Entrepreneurship research is becoming more critical to policymakers and scholars around the world. However, few scholars have explored the effect of national culture or institutions on the entrepreneurial activity using cross-national data. Furthermore, most previous scholars have been limited to formal institutions as a theoretical structure to explore the entrepreneurial activity across countries. It is crucial to include formal, informal institutions and culture to better understand about how much or why entrepreneurial activity differs across countries.
To fill this gap, this study investigates how national culture and institutions impact the level of entrepreneurial activity across 30 countries using cross-national dataset from the World Bank Dataset, the GEM report, and Hofstede’s cultural dimensions during the 5-year period from 2009 to 2013. Moreover, this study used two distinct measures of the level of entrepreneurial activity as dependent variables (i.e., the rate of new start-up companies and Total Entrepreneurial Activity).

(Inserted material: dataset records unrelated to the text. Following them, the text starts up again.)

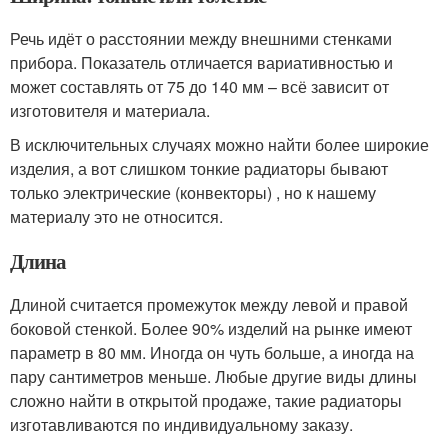
Речь идёт о расстоянии между внешними стенками
прибора. Показатель отличается вариативностью и
может составлять от 75 до 140 мм – всё зависит от
изготовителя и материала.
В исключительных случаях можно найти более широкие
изделия, а вот слишком тонкие радиаторы бывают
только электрические (конвекторы) , но к нашему
материалу это не относится.
Длина
Длиной считается промежуток между левой и правой
боковой стенкой. Более 90% изделий на рынке имеют
параметр в 80 мм. Иногда он чуть больше, а иногда на
пару сантиметров меньше. Любые другие виды длины
сложно найти в открытой продаже, такие радиаторы
изготавливаются по индивидуальному заказу.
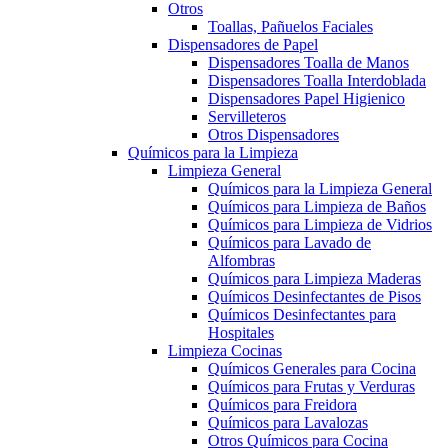
Otros
Toallas, Pañuelos Faciales
Dispensadores de Papel
Dispensadores Toalla de Manos
Dispensadores Toalla Interdoblada
Dispensadores Papel Higienico
Servilleteros
Otros Dispensadores
Químicos para la Limpieza
Limpieza General
Químicos para la Limpieza General
Químicos para Limpieza de Baños
Químicos para Limpieza de Vidrios
Químicos para Lavado de
Alfombras
Químicos para Limpieza Maderas
Químicos Desinfectantes de Pisos
Químicos Desinfectantes para
Hospitales
Limpieza Cocinas
Químicos Generales para Cocina
Químicos para Frutas y Verduras
Químicos para Freidora
Químicos para Lavalozas
Otros Químicos para Cocina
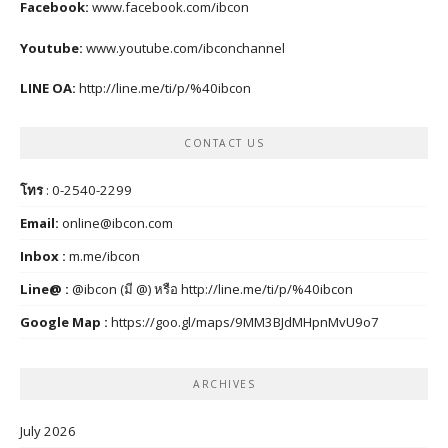
Facebook:
www.facebook.com/ibcon
Youtube:
www.youtube.com/ibconchannel
LINE OA:
http://line.me/ti/p/%40ibcon
CONTACT US
โทร
: 0-2540-2299
Email:
online@ibcon.com
Inbox :
m.me/ibcon
Line@ :
@ibcon (มี @) หรือ
http://line.me/ti/p/%40ibcon
Google Map :
https://goo.gl/maps/9MM3BJdMHpnMvU9o7
ARCHIVES
July 2026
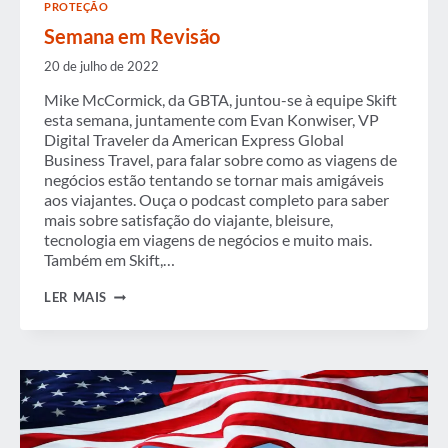
PROTEÇÃO
Semana em Revisão
20 de julho de 2022
Mike McCormick, da GBTA, juntou-se à equipe Skift
esta semana, juntamente com Evan Konwiser, VP
Digital Traveler da American Express Global
Business Travel, para falar sobre como as viagens de
negócios estão tentando se tornar mais amigáveis
aos viajantes. Ouça o podcast completo para saber
mais sobre satisfação do viajante, bleisure,
tecnologia em viagens de negócios e muito mais.
Também em Skift,…
SEMANA
LER MAIS
EM
REVISÃO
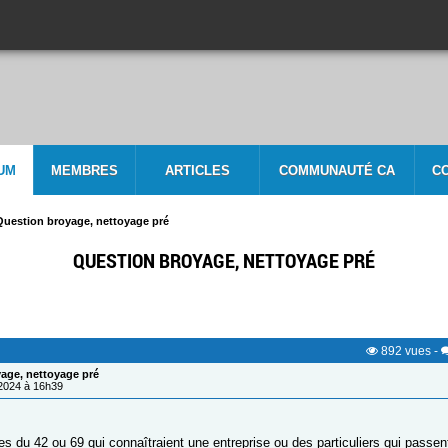
UM
MEMBRES
ARTICLES
COMMUNAUTÉ CA
C
Question broyage, nettoyage pré
QUESTION BROYAGE, NETTOYAGE PRÉ
892
vues
-
age, nettoyage pré
/2024 à 16h39
s du 42 ou 69 qui connaîtraient une entreprise ou des particuliers qui passen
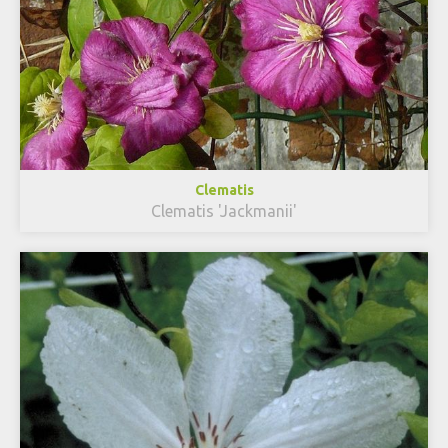
Clematis
Clematis 'Jackmanii'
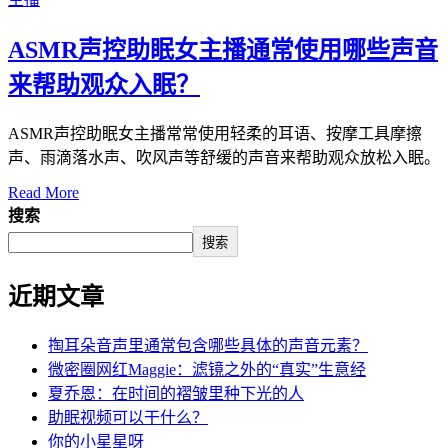
ASMR声控助眠女主播通常使用哪些声音
来帮助观众入眠？
ASMR声控助眠女主播常常使用轻柔的耳语、按摩工具摩擦
声、雨滴落水声、吹风声等舒缓的声音来帮助观众放松入眠。
Read More
搜索
搜索
近期文章
掏耳朵音声里通常包含哪些具体的声音元素？
微密圈网红Maggie：滤镜之外的“真实”生意经
夏乔恩：在时间的褶皱里种下光的人
助眠视频可以干什么？
你的小星星呀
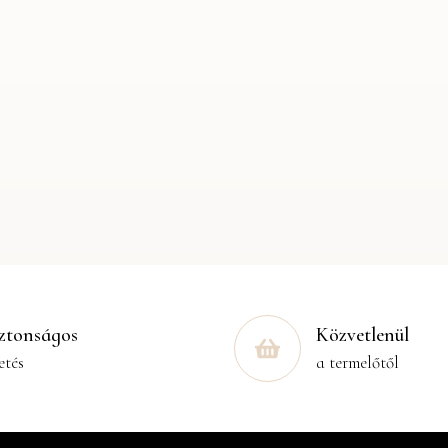
ztonságos
Közvetlenül
etés
a termelőtől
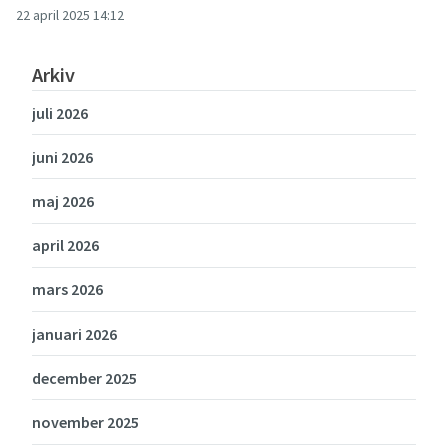
22 april 2025 14:12
Arkiv
juli 2026
juni 2026
maj 2026
april 2026
mars 2026
januari 2026
december 2025
november 2025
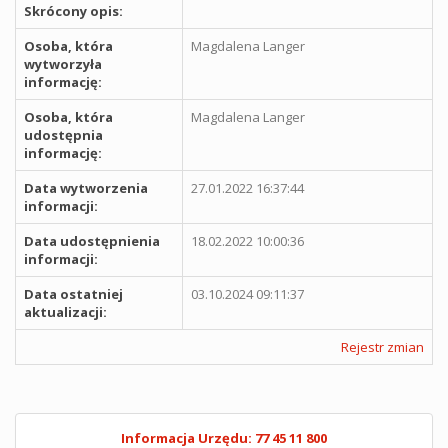
Skrócony opis:
Osoba, która
Magdalena Langer
wytworzyła
informację:
Osoba, która
Magdalena Langer
udostępnia
informację:
Data wytworzenia
27.01.2022 16:37:44
informacji:
Data udostępnienia
18.02.2022 10:00:36
informacji:
Data ostatniej
03.10.2024 09:11:37
aktualizacji:
Rejestr zmian
Informacja Urzędu: 77 45 11 800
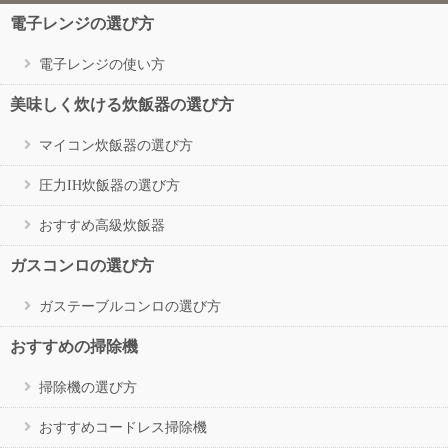
電子レンジの選び方
電子レンジの使い方
美味しく炊ける炊飯器の選び方
マイコン炊飯器の選び方
圧力IH炊飯器の選び方
おすすめ高級炊飯器
ガスコンロの選び方
ガステーブルコンロの選び方
おすすめの掃除機
掃除機の選び方
おすすめコードレス掃除機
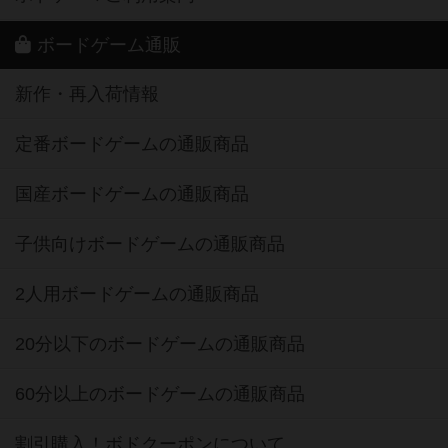
ボードゲーム通販
新作・再入荷情報
定番ボードゲームの通販商品
国産ボードゲームの通販商品
子供向けボードゲームの通販商品
2人用ボードゲームの通販商品
20分以下のボードゲームの通販商品
60分以上のボードゲームの通販商品
割引購入！ボドクーポンについて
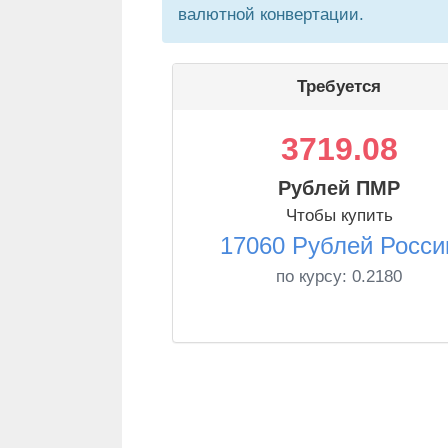
валютной конвертации.
Требуется
3719.08
Рублей ПМР
Чтобы купить
17060 Рублей Росси
по курсу:
0.2180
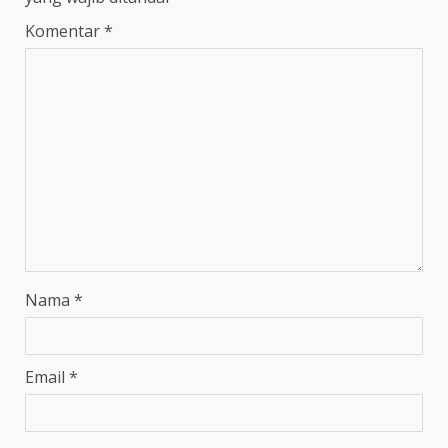
Komentar
*
Nama
*
Email
*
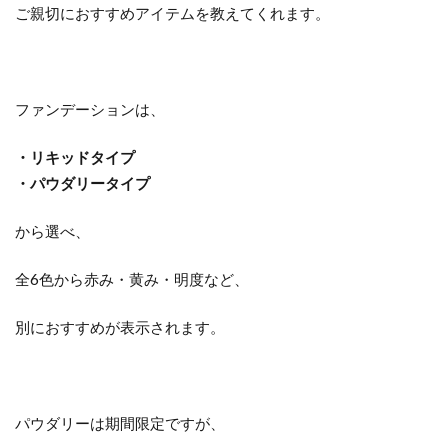
ご親切におすすめアイテムを教えてくれます。
ファンデーションは、
・リキッドタイプ
・パウダリータイプ
から選べ、
全6色から赤み・黄み・明度など、
別におすすめが表示されます。
パウダリーは期間限定ですが、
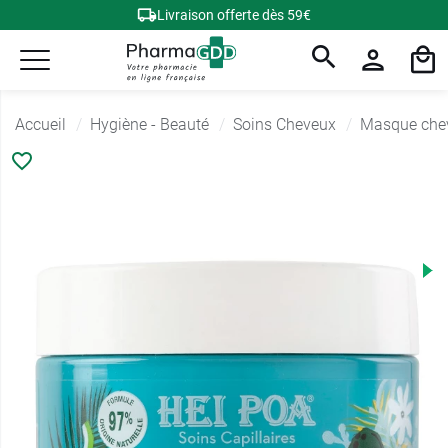
Livraison offerte dès 59€
Accueil
Hygiène - Beauté
Soins Cheveux
Masque che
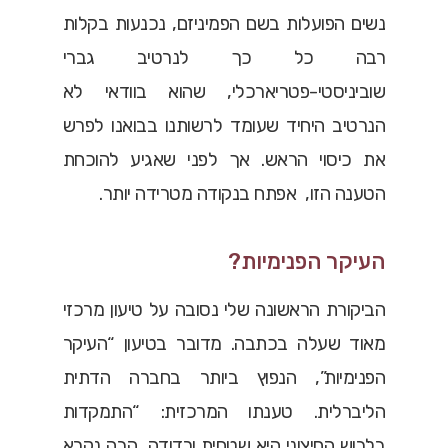
נשים הפועלות בשם הפמיניזם, נכנעות בקלות
רבה כל כך לנרטיב גברי
שוביניסטי-פטריארכלי, שהוא בוודאי לא
הנרטיב היחיד שעומד לרשותנו בבואנו לפרש
את כיסוי הראש. אך לפני שאגיע להוכחת
הטענה הזו, אפתח בנקודה מטרידה יותר.
העיקר הפנימיות?
הביקורת הראשונה שלי נסובה על טיעון מרכזי
מאוד שעלה בכתבה. מדובר בטיעון “העיקר
הפנימיות”, הנפוץ ביותר בחברה הדתית
הליברלית. טענתו המרכזית: “התמקדות
בלבוש החיצוני היא שטחית ורדודה, הבה נקרא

The results showed that individualism, uncertainty avoidance, power distance, and long-term orientation are essential for explaining the level of entrepreneurial activity across countries. However, the results indicated that only one of the regulative dimensions (i.e., the number of start-up procedures) was significantly related to the level of entrepreneurial activity. Therefore, the finding of this study concludes that national culture may play more important roles than institutions regarding the level of entrepreneurial activity across countries.